◆ WORK TASK ◆
What do the lines from the one containing "107 234 25625" through the end of the listing below say? Restate them word for word and give nothing else.

◆ DATASET ◆
▼

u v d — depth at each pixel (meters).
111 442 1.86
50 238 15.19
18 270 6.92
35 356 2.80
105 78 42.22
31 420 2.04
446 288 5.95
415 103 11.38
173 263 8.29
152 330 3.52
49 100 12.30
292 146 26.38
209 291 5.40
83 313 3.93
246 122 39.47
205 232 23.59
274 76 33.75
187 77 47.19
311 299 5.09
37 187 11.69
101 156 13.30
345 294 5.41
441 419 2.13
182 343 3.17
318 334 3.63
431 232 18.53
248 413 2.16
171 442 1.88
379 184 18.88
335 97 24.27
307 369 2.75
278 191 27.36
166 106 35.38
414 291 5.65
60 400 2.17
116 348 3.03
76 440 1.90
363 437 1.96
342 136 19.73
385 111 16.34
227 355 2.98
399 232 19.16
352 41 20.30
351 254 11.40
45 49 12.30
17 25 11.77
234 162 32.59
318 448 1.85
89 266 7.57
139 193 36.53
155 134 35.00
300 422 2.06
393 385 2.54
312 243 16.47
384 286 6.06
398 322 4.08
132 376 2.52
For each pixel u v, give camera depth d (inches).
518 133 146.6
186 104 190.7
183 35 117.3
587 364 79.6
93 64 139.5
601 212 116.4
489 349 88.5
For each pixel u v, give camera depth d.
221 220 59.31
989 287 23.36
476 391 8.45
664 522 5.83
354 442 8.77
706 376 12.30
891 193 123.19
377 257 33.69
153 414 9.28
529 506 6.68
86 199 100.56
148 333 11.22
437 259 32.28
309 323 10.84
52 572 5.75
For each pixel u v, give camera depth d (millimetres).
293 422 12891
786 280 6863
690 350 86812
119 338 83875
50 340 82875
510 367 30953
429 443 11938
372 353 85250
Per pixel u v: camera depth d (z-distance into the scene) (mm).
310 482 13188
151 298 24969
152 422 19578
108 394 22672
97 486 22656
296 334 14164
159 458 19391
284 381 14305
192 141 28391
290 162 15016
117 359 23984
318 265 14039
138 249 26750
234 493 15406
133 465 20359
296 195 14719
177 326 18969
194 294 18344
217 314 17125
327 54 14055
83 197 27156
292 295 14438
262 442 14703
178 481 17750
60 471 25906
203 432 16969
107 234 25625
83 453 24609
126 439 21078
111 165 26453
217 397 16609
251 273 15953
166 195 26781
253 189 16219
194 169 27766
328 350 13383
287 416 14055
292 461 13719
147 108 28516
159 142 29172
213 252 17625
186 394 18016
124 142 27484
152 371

▲

◆ RESPONSE ◆
107 234 25625
83 453 24609
126 439 21078
111 165 26453
217 397 16609
251 273 15953
166 195 26781
253 189 16219
194 169 27766
328 350 13383
287 416 14055
292 461 13719
147 108 28516
159 142 29172
213 252 17625
186 394 18016
124 142 27484
152 371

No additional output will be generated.